→ Trecho extraído
Segunda-feira, 22 de julho de 2024

Crédito mais curto e caro derruba a demanda econômica em janeiro

Encolhimento do crédito combinado com a contração nas emissões de moeda em janeiro, deverá desestimular a demanda total na economia | Foto: Reprodução

Postado em: 26-02-2021 às 08h15
Por: Sheyla Sousa
Imagem Ilustrando a Notícia: Crédito mais curto e caro derruba a demanda econômica em janeiro
Encolhimento do crédito combinado com a contração nas emissões de moeda em janeiro, deverá desestimular a demanda total na economia | Foto: Reprodução

Lauro Veiga 

O
sistema financeiro executou um movimento em duplo sentido ao longo do primeiro
mês do ano, enxugando a oferta de crédito numa ponta e reforçando, na outra,
suas “margens de rentabilidade” sobre empréstimos e financiamentos concedidos a
empresas e às famílias. O efeito desse encolhimento do crédito, ao ser
combinado com a contração nas emissões de moeda em janeiro, deverá desestimular
a demanda total na economia, que já vem sofrendo negativamente os efeitos do
fim do auxílio emergencial. Para comparação, em janeiro deste ano, o Tesouro
liberou um valor residual de R$ 279,138 milhões, uma mixaria perto dos R$
45,875 bilhões pagos em julho do ano passado. Mesmo comparado a dezembro,
quando o valor do auxílio já havia sido reduzido para R$ 17,329 bilhões, a queda
em janeiro atingiu 98,4%.

→ O que fazer
**a.** Enumere todos os valores em reais citados na matéria sobre o crédito.
**b.** Reproduza integralmente a matéria sobre o crédito, desde "Lauro Veiga" até "janeiro atingiu 98,4%.".
**c.** Retome a matéria sobre o crédito a partir do ponto em que ela termina.
As linhas abaixo não precisam ser consultadas.

→ Conteúdo dos dados
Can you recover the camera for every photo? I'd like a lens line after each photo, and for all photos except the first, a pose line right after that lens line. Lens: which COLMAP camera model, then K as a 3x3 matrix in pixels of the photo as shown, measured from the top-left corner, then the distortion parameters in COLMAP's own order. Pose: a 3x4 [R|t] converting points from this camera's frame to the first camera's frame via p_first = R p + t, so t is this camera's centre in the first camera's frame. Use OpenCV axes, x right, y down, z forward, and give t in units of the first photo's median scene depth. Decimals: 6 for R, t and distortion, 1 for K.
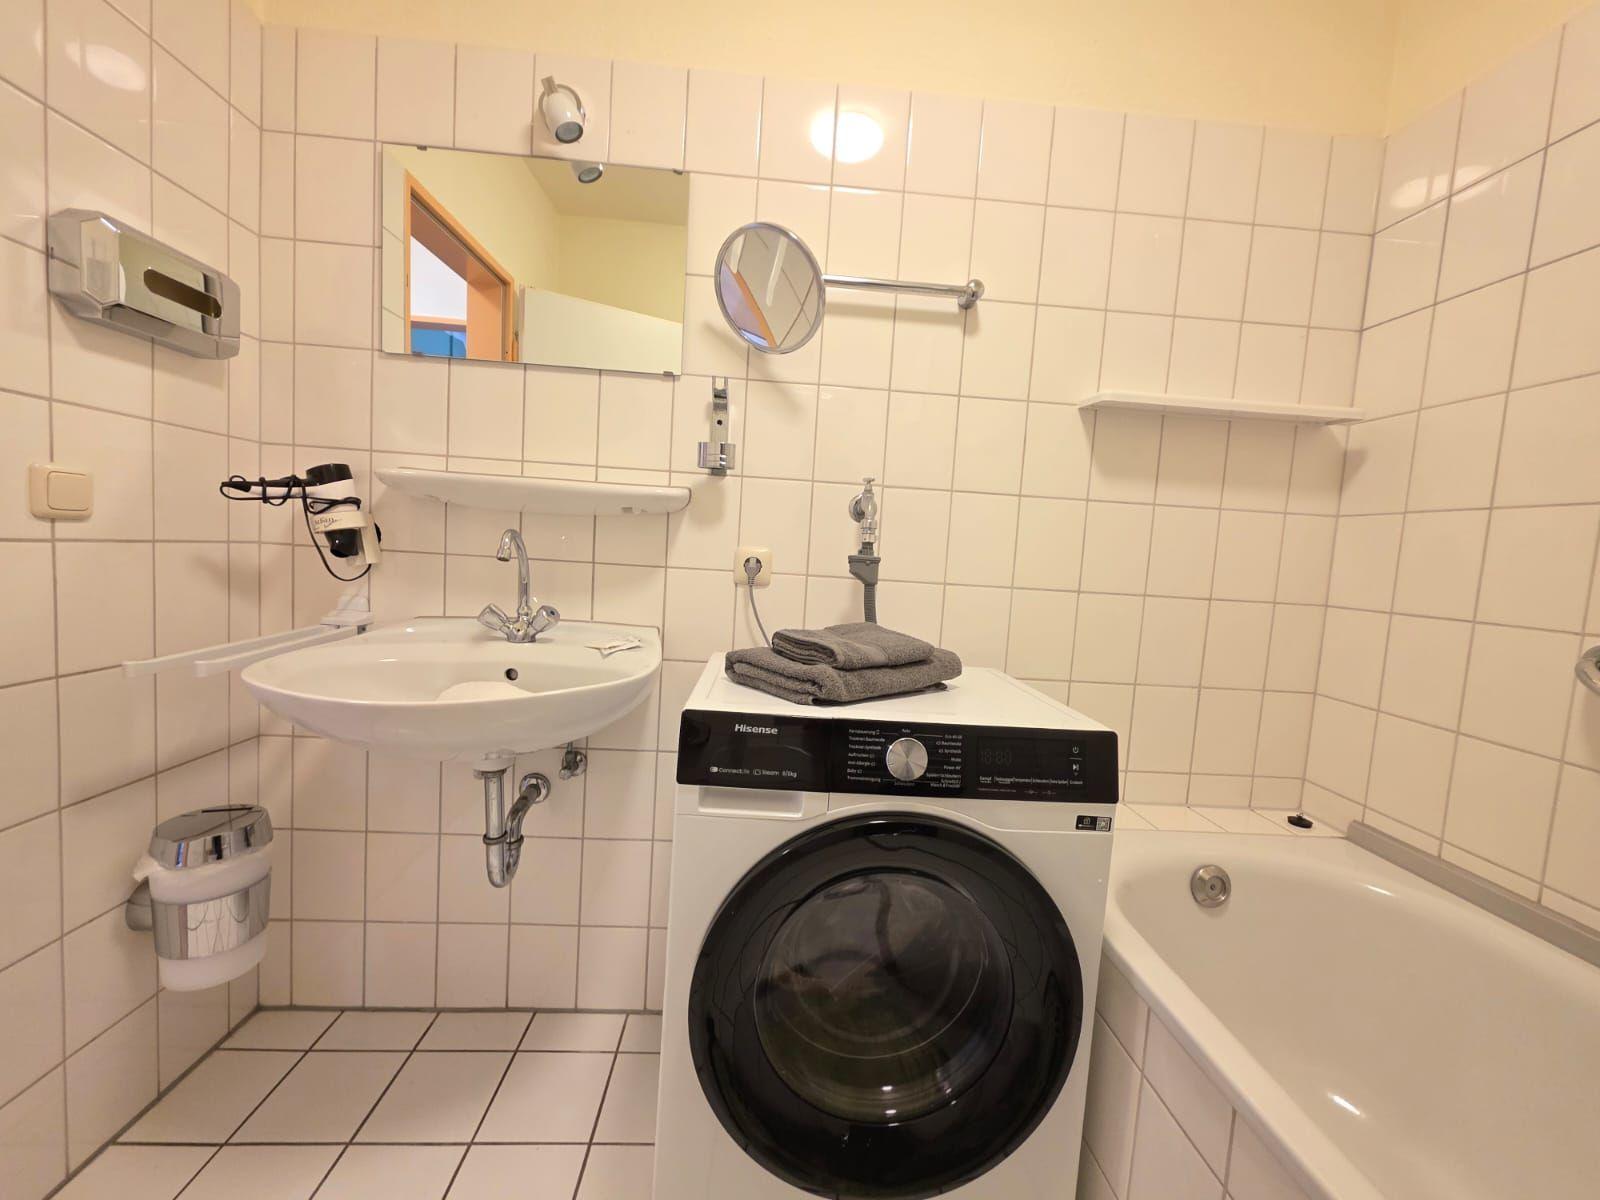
lens RADIAL K [[635.4, 0, 802.6], [0, 635.4, 596.1], [0, 0, 1]] dist [0.002953, -0.000691]
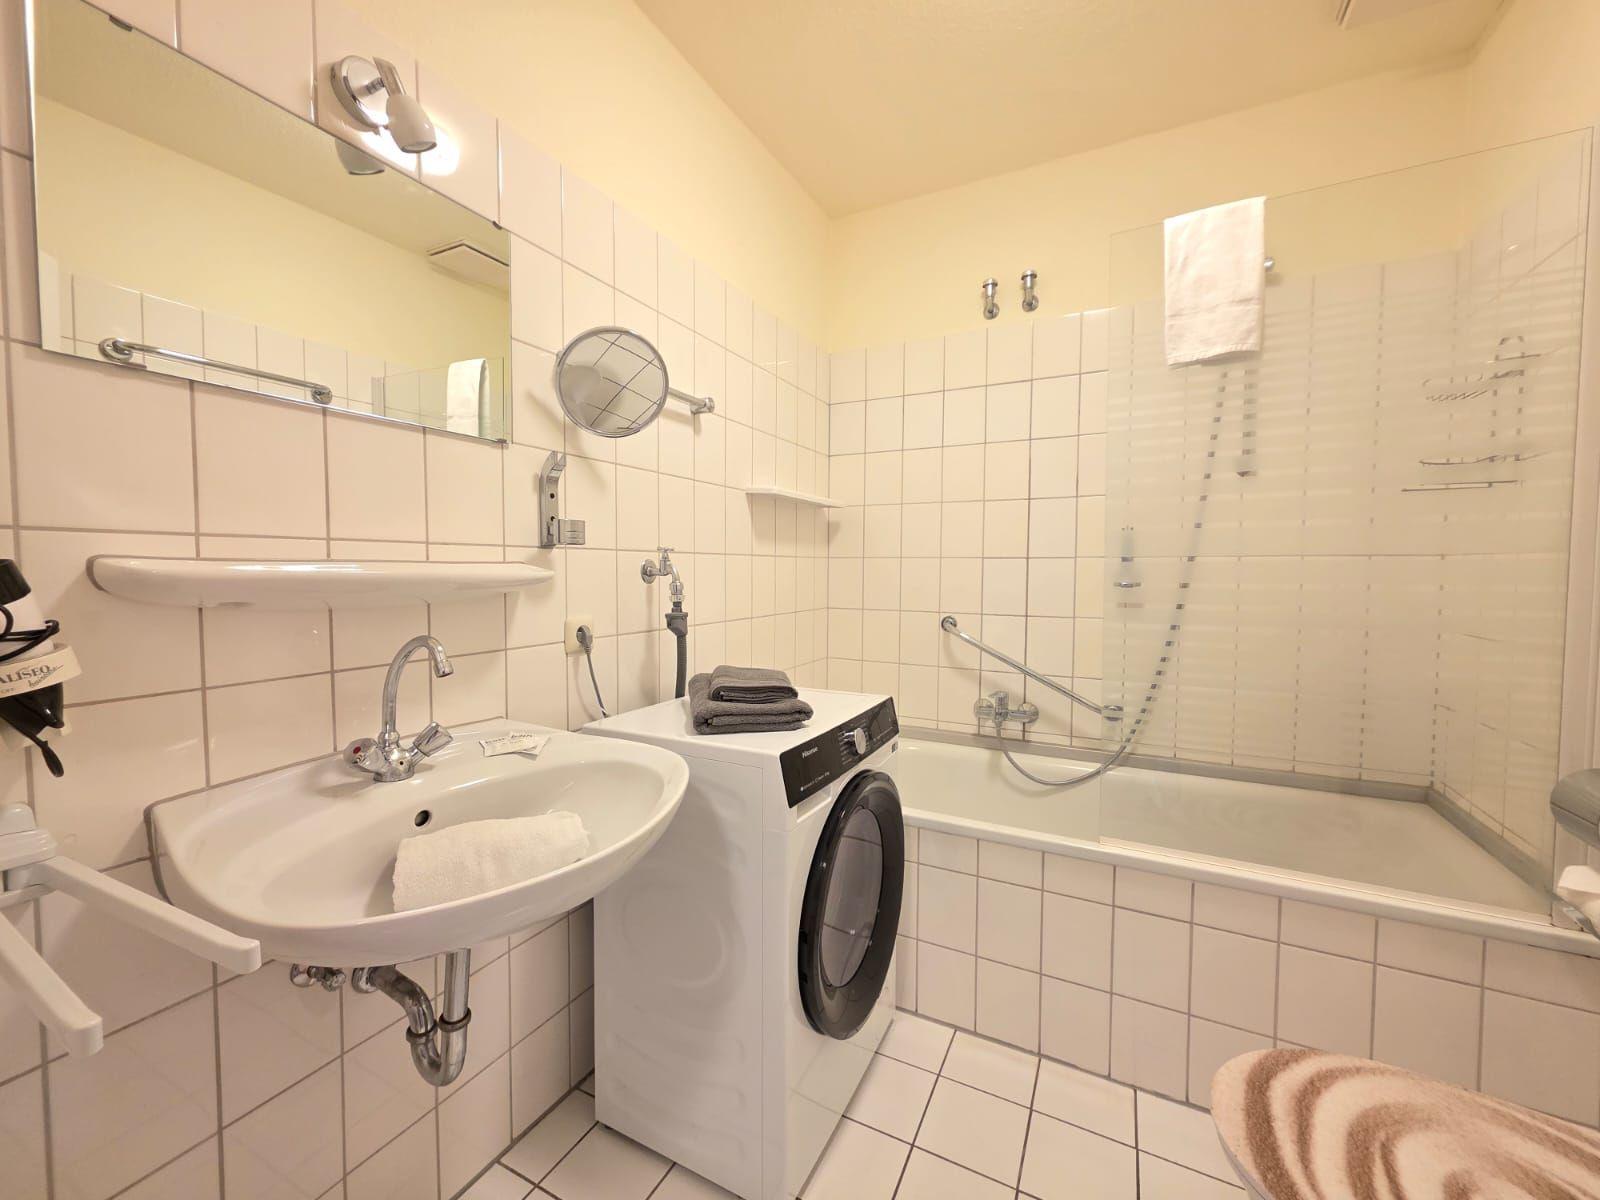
lens RADIAL K [[635.4, 0, 802.6], [0, 635.4, 596.1], [0, 0, 1]] dist [0.002953, -0.000691]
pose [[0.508196, -0.096863, 0.855777, -0.789674], [0.091298, 0.994115, 0.058305, -0.139267], [-0.856389, 0.048501, 0.514049, 0.161664]]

→ Respostas por tarefa
**a.**
R$ 279,138 milhões
R$ 45,875 bilhões
R$ 17,329 bilhões

**b.**
Lauro Veiga 

O
sistema financeiro executou um movimento em duplo sentido ao longo do primeiro
mês do ano, enxugando a oferta de crédito numa ponta e reforçando, na outra,
suas “margens de rentabilidade” sobre empréstimos e financiamentos concedidos a
empresas e às famílias. O efeito desse encolhimento do crédito, ao ser
combinado com a contração nas emissões de moeda em janeiro, deverá desestimular
a demanda total na economia, que já vem sofrendo negativamente os efeitos do
fim do auxílio emergencial. Para comparação, em janeiro deste ano, o Tesouro
liberou um valor residual de R$ 279,138 milhões, uma mixaria perto dos R$
45,875 bilhões pagos em julho do ano passado. Mesmo comparado a dezembro,
quando o valor do auxílio já havia sido reduzido para R$ 17,329 bilhões, a queda
em janeiro atingiu 98,4%.

**c.**
Mas
o crédito não ficou apenas mais curto para os tomadores. Seu custo subiu
novamente, ainda que não a taxa básica tenha sido mantida em apenas 2,0% ao
ano. Considerando todas as operações do sistema financeiro nacional, quer
dizer, incluindo o crédito “livremente” contratado aos bancos e o chamado
“crédito direcionado” (que inclui os financiamentos para habitação e
empréstimos para investimentos providos pelo BNDES), os juros subiram de 18,4%
em dezembro para 20,0% em janeiro, voltando aproximadamente aos níveis de maio
do ano passado (20,7%). Os juros cobrados das pessoas jurídicas avançaram de
11,2% para 13,4% de dezembro para janeiro, saindo de 23,2% para 24,3% no caso
das pessoas físicas.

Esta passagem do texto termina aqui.